Please copy out the following entries word for word, leaving out the pictures.

--- START ---

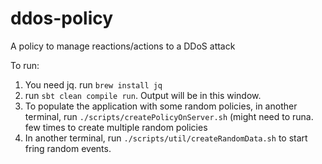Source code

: # ddos-policy

A policy to manage reactions/actions to a DDoS attack

To run: 

1. You need jq. run `brew install jq`
2. run `sbt clean compile run`. Output will be in this window.
3. To populate the application with some random policies, in another terminal, run `./scripts/createPolicyOnServer.sh` (might need to runa. few times to create multiple random policies
4. In another terminal, run `./scripts/util/createRandomData.sh` to start fring random events.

--- END ---

* [SOLUTION BELOW]:
Source code

: # ddos-policy

A policy to manage reactions/actions to a DDoS attack

To run: 

1. You need jq. run `brew install jq`
2. run `sbt clean compile run`. Output will be in this window.
3. To populate the application with some random policies, in another terminal, run `./scripts/createPolicyOnServer.sh` (might need to runa. few times to create multiple random policies
4. In another terminal, run `./scripts/util/createRandomData.sh` to start fring random events.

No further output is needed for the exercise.